Who I’d want to be: Aragorn
Who I’d actually be: some random elf lady who reads a lot of books and talks to people but doesn’t really fit in with the whole “main story” violence fighting arc bit.
This was by far my favorite of the three most-excellent LOTR 'casts, as you all might imagine the discussion about what constitutes an appropriate (literary) academic subject is something near and dear to my heart… and I have a bit to say about magical realism (watch for a blog post sometime… anytime… I am dissertation writing, after all) but a short version:
There is indeed a tradition of the valuing of the supernatural, the unexplainable, etc (the magical part) in certain aspects of regional culture. However, in terms of literature, it hasn’t always been well appreciated despite the popularity (both in terms of sales and in terms of literary criticism) of some major titles like Gabriel Garcia Marquez’s Cien a~nos de soledad or Isabel Allende’s La casa de los espiritus, to name just two of the most popular. Prior to this there was a history of fantastic fiction (which isn’t magical realism, and many academic critics like to distinguish from “fantasy”) from the likes of writers such as Borges; however, different types of realism, naturalism, regionalism, surrealism, etc have been seen as the “authentic” expression of literature in the continent at different times and by different critics.
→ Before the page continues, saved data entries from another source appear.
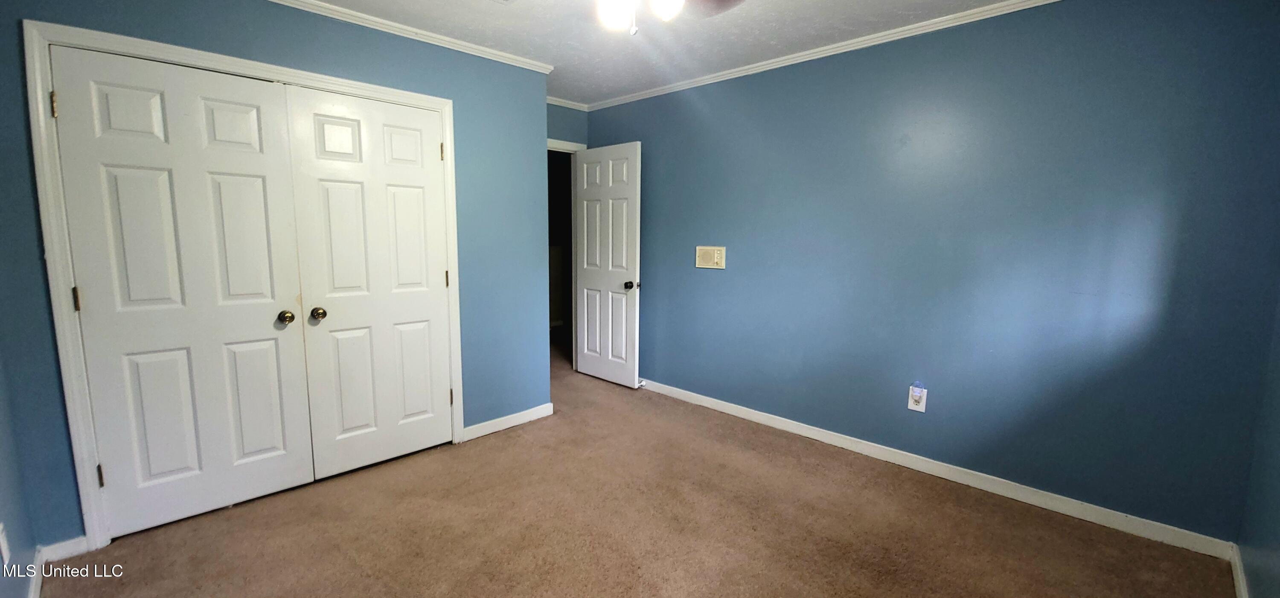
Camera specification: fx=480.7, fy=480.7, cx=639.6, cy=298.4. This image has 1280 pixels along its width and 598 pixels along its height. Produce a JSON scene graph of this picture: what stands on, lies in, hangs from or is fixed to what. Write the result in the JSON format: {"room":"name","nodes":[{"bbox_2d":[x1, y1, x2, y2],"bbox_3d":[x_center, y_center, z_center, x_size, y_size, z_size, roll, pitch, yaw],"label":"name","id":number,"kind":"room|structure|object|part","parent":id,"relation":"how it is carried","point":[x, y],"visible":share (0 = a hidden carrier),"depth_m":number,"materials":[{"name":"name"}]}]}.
{"room":"bedroom","nodes":[
{"label":"bedroom","id":0,"kind":"room"},
{"bbox_2d":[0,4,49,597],"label":"left wall","id":1,"kind":"structure","parent":0,"point":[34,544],"depth_m":1.72,"materials":[{"name":"blue paint"}]},
{"bbox_2d":[0,521,11,566],"bbox_3d":[-2.007,0.778,1.519,0.072,0.124,0.009,8,11,44],"label":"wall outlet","id":2,"kind":"object","parent":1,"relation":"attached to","point":[5,553],"visible":0.99,"depth_m":1.51,"materials":[{"name":"white plastic"}]},
{"bbox_2d":[26,547,45,597],"bbox_3d":[-1.425,1.147,0.994,2.694,0.085,0.015,8,11,44],"label":"baseboard","id":3,"kind":"structure","parent":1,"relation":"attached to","point":[36,592],"depth_m":1.78,"materials":[{"name":"white paint"}]},
{"bbox_2d":[0,0,552,555],"bbox_3d":[-1.543,-0.245,2.608,0.128,2.463,2.436,8,11,44],"label":"closet wall","id":4,"kind":"structure","parent":0,"point":[309,55],"depth_m":2.58,"materials":[{"name":"paint"}]},
{"bbox_2d":[39,535,89,563],"bbox_3d":[-2.355,1.023,1.966,0.014,0.081,0.144,8,11,44],"label":"baseboard","id":5,"kind":"structure","parent":4,"relation":"attached to","point":[59,544],"depth_m":1.96,"materials":[{"name":"white paint"}]},
{"bbox_2d":[21,17,466,552],"bbox_3d":[-1.719,-0.053,2.479,0.123,2.092,1.659,8,11,44],"label":"closet door frame","id":6,"kind":"structure","parent":4,"relation":"attached to","point":[434,103],"depth_m":1.95,"materials":[{"name":"white paint"}]},
{"bbox_2d":[47,42,314,537],"bbox_3d":[-1.978,0.009,2.168,0.106,2.015,0.741,8,11,44],"label":"closet door","id":7,"kind":"structure","parent":6,"relation":"in","point":[276,440],"depth_m":2.13,"materials":[{"name":"white paint"}]},
{"bbox_3d":[-2.258,-0.743,1.864,0.023,0.096,0.019,8,11,44],"label":"hinge","id":8,"kind":"part","parent":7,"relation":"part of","materials":[{"name":"gold metal"}]},
{"bbox_3d":[-2.260,0.006,1.939,0.024,0.099,0.021,8,11,44],"label":"hinge","id":9,"kind":"part","parent":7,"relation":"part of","materials":[{"name":"gold metal"}]},
{"bbox_3d":[-2.284,0.751,2.049,0.026,0.096,0.022,8,11,44],"label":"hinge","id":10,"kind":"part","parent":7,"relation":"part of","materials":[{"name":"metal"}]},
{"bbox_3d":[-1.735,0.093,2.376,0.073,0.062,0.062,8,11,44],"label":"closet knob","id":11,"kind":"part","parent":7,"relation":"part of","materials":[{"name":"gold metal"}]},
{"bbox_2d":[283,84,453,479],"bbox_3d":[-1.410,-0.060,2.663,0.103,2.029,0.737,8,11,44],"label":"closet door","id":12,"kind":"structure","parent":6,"relation":"in","point":[421,192],"depth_m":2.63,"materials":[{"name":"white paint"}]},
{"bbox_3d":[-1.643,0.079,2.476,0.066,0.059,0.061,8,11,44],"label":"closet knob","id":13,"kind":"part","parent":12,"relation":"part of","materials":[{"name":"gold metal"}]},
{"bbox_3d":[-1.152,-0.853,2.819,0.030,0.108,0.026,8,11,44],"label":"hinge","id":14,"kind":"part","parent":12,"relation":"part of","materials":[{"name":"gold metal"}]},
{"bbox_3d":[-1.166,-0.112,2.915,0.029,0.107,0.026,8,11,44],"label":"hinge","id":15,"kind":"part","parent":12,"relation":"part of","materials":[{"name":"gold metal"}]},
{"bbox_2d":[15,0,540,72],"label":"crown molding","id":16,"kind":"structure","parent":4,"relation":"attached to","point":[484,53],"depth_m":2.64,"materials":[{"name":"white paint"}]},
{"bbox_2d":[461,401,555,440],"bbox_3d":[-0.892,0.841,3.308,0.014,0.087,0.690,8,11,44],"label":"baseboard","id":17,"kind":"structure","parent":4,"relation":"attached to","point":[513,415],"depth_m":3.28,"materials":[{"name":"white paint"}]},
{"bbox_2d":[546,139,581,368],"bbox_3d":[-0.879,-0.304,4.293,0.156,2.116,0.886,8,11,44],"label":"door frame","id":18,"kind":"structure","parent":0,"point":[564,146],"depth_m":4.44,"materials":[{"name":"white paint"}]},
{"bbox_2d":[573,141,642,387],"bbox_3d":[-0.308,-0.274,4.210,0.754,2.036,0.177,8,11,44],"label":"open door","id":19,"kind":"structure","parent":18,"relation":"attached to","point":[610,169],"depth_m":4.15,"materials":[{"name":"white paint"}]},
{"bbox_3d":[-0.077,-0.113,3.988,0.076,0.068,0.101,8,11,44],"label":"doorknob","id":20,"kind":"part","parent":19,"relation":"part of","materials":[{"name":"metal"}]},
{"bbox_2d":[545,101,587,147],"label":"back wall","id":21,"kind":"structure","parent":0,"point":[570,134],"depth_m":4.22,"materials":[{"name":"paint"}]},
{"bbox_2d":[545,95,588,110],"bbox_3d":[-0.795,-1.667,3.995,0.057,0.065,0.844,8,11,44],"label":"crown molding","id":22,"kind":"structure","parent":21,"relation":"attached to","point":[564,105],"depth_m":4.14,"materials":[{"name":"white paint"}]},
{"bbox_2d":[24,335,1237,597],"bbox_3d":[-0.440,1.022,2.607,5.816,0.101,4.526,8,11,44],"label":"carpet floor","id":23,"kind":"structure","parent":0,"point":[364,580],"depth_m":2.17,"materials":[{"name":"brown carpet"}]},
{"bbox_2d":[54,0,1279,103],"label":"ceiling","id":24,"kind":"structure","parent":0,"point":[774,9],"depth_m":2.65,"materials":[{"name":"white paint"}]},
{"bbox_2d":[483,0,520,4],"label":"ceiling vent","id":25,"kind":"object","parent":24,"relation":"attached to","point":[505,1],"visible":0.97,"depth_m":2.32,"materials":[{"name":"white metal"}]},
{"bbox_2d":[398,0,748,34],"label":"ceiling fan","id":26,"kind":"object","parent":24,"relation":"hanging from","point":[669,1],"visible":0.98,"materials":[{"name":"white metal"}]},
{"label":"globe","id":27,"kind":"part","parent":26,"relation":"part of","materials":[{"name":"white glass"}]},
{"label":"globe","id":28,"kind":"part","parent":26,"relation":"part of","materials":[{"name":"white glass"}]},
{"bbox_2d":[583,0,1279,546],"bbox_3d":[1.038,-0.326,3.231,4.275,2.466,0.125,8,11,44],"label":"right wall","id":29,"kind":"structure","parent":0,"point":[700,282],"depth_m":2.40,"materials":[{"name":"blue paint"}]},
{"bbox_2d":[694,245,726,268],"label":"intercom","id":30,"kind":"object","parent":29,"relation":"attached to","point":[709,259],"visible":0.99,"depth_m":3.56,"materials":[{"name":"beige plastic"}]},
{"bbox_2d":[589,0,1152,109],"bbox_3d":[1.120,-1.476,2.855,4.112,0.054,0.044,8,11,44],"label":"crown molding","id":31,"kind":"structure","parent":29,"relation":"attached to","point":[621,100],"depth_m":2.81,"materials":[{"name":"white paint"}]},
{"bbox_2d":[907,383,927,412],"bbox_3d":[1.558,0.565,2.709,0.081,0.140,0.010,8,11,44],"label":"wall outlet","id":32,"kind":"object","parent":29,"relation":"attached to","point":[921,407],"visible":0.99,"depth_m":2.70,"materials":[{"name":"white plastic"}]},
{"bbox_2d":[636,378,1237,558],"bbox_3d":[1.040,0.860,3.290,3.833,0.090,0.015,8,11,44],"label":"baseboard","id":33,"kind":"structure","parent":29,"relation":"attached to","point":[799,428],"depth_m":2.52,"materials":[{"name":"white paint"}]},
{"bbox_2d":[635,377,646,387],"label":"door stop","id":34,"kind":"object","parent":33,"relation":"attached to","point":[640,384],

Today things are still complicated, as there is a lot of criticism by both writers and literary critics about the (mostly foreign) reading public’s expectation of Latin American Literature being exclusively magical realism, despite the fact that the strongest pieces of that literary tendency were written in the 1960s, and that literature from the region has fragmented into many different general tendencies since then. This is leaving out some very problematic questions of the way that literary criticism works within the region, most of which relate to the exclusion or devaluation of works by racial, ethnic, sexual minorities and women.